Data to use below:

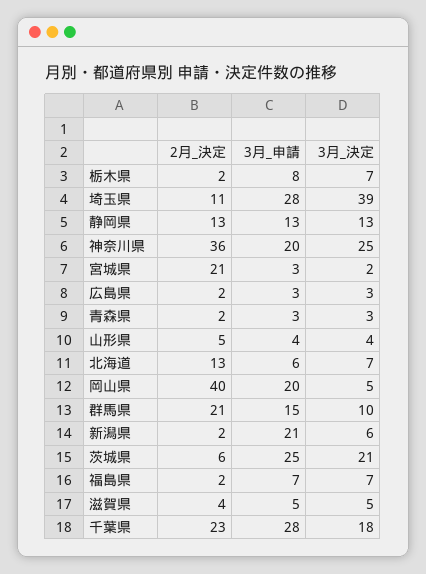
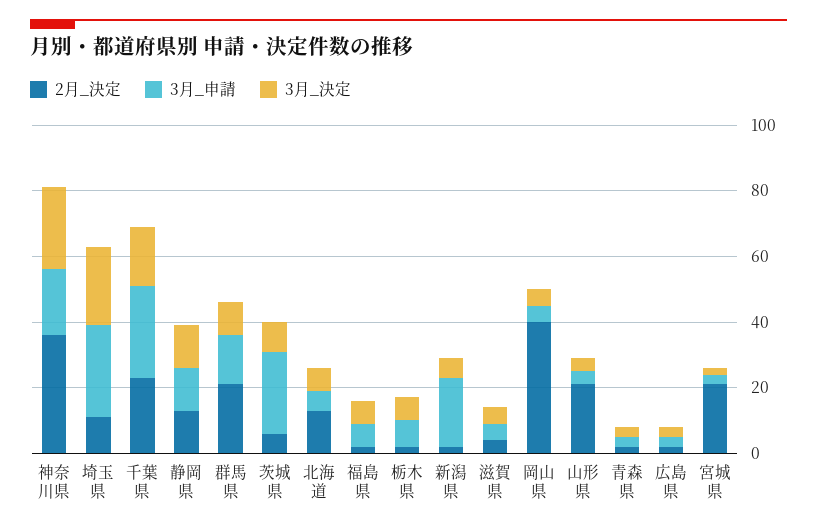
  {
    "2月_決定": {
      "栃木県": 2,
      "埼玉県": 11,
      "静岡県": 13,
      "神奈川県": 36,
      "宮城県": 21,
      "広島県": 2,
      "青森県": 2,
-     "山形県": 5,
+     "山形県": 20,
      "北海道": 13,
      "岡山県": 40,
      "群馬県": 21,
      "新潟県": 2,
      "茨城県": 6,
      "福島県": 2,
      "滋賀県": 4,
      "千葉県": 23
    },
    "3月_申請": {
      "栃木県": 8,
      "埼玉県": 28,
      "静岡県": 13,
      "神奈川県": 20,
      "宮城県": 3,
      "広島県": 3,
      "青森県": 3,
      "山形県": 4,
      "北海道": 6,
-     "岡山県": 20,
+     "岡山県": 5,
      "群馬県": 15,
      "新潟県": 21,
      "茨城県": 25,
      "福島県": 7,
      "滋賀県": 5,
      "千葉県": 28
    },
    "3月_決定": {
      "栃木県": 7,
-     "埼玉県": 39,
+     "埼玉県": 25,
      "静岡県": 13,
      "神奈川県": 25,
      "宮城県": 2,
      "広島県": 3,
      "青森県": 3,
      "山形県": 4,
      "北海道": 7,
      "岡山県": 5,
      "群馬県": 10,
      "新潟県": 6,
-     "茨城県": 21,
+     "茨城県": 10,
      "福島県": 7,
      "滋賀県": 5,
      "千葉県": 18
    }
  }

End of Data to use.
Data to use below:

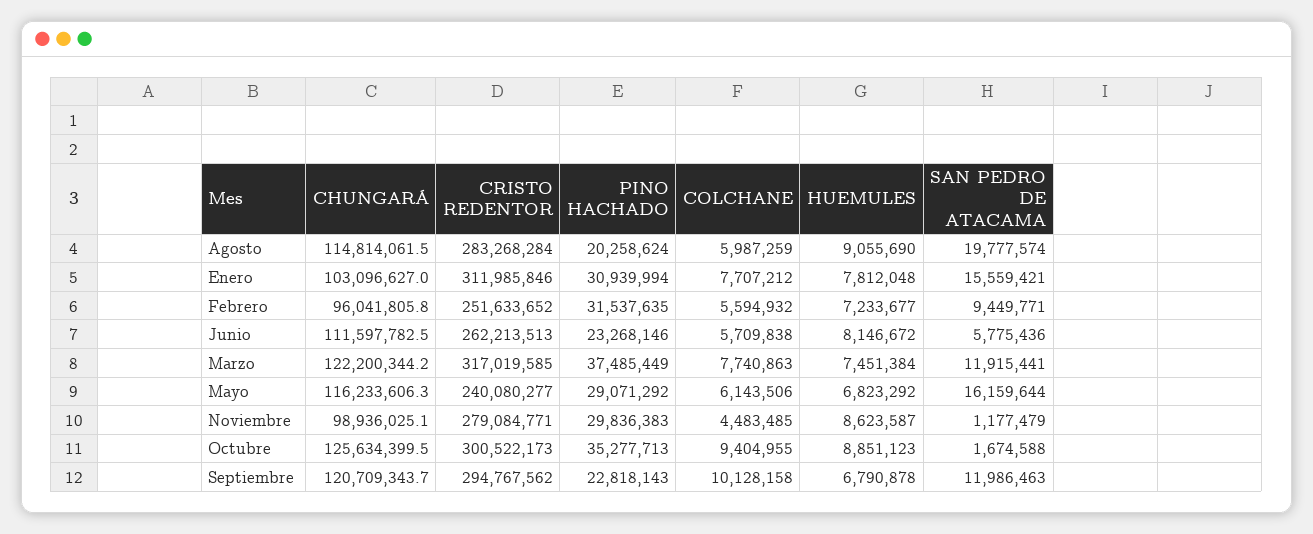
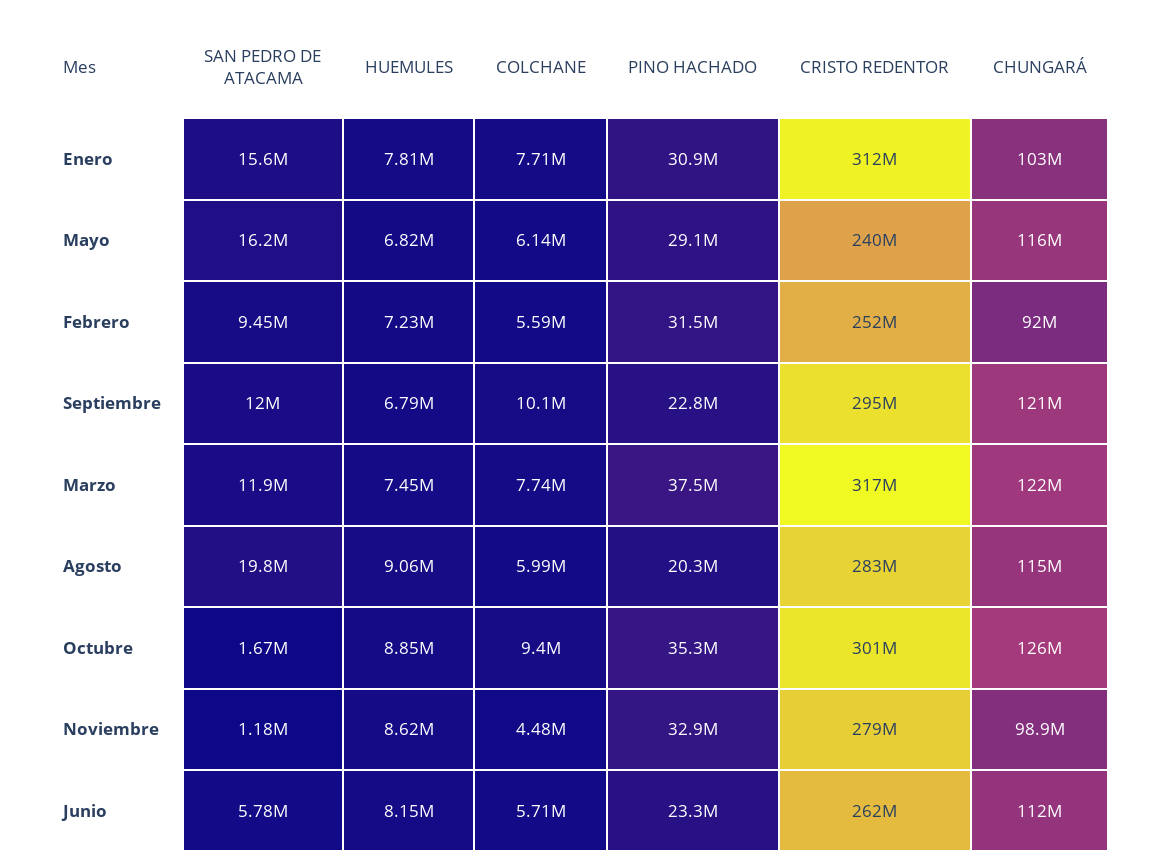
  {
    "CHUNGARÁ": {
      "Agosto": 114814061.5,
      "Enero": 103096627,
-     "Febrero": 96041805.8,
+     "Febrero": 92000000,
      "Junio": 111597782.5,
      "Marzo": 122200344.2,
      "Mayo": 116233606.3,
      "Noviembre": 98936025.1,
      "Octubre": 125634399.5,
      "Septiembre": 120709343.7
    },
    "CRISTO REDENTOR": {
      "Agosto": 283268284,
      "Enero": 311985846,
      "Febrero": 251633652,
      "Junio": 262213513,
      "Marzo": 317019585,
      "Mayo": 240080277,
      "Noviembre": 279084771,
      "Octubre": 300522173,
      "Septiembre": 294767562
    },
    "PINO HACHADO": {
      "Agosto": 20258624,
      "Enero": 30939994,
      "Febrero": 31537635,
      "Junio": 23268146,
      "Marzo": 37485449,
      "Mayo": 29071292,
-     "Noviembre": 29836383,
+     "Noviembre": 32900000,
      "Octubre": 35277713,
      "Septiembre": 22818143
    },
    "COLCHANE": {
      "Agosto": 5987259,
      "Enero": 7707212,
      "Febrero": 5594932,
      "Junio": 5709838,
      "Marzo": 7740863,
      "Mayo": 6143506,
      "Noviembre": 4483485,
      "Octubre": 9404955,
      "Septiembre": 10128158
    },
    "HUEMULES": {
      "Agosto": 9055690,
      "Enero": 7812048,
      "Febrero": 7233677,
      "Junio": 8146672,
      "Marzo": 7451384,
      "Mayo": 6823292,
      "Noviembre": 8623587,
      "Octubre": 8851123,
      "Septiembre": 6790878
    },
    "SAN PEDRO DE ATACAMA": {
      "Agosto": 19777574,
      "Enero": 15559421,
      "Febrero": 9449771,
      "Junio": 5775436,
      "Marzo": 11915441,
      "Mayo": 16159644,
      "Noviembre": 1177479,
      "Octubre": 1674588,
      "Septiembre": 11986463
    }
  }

End of Data to use.

- _Task brief_
The lines to copy are those above that contain "Octubre".

- _Solved exercise_
      "Octubre": 125634399.5,
      "Octubre": 300522173,
      "Octubre": 35277713,
      "Octubre": 9404955,
      "Octubre": 8851123,
      "Octubre": 1674588,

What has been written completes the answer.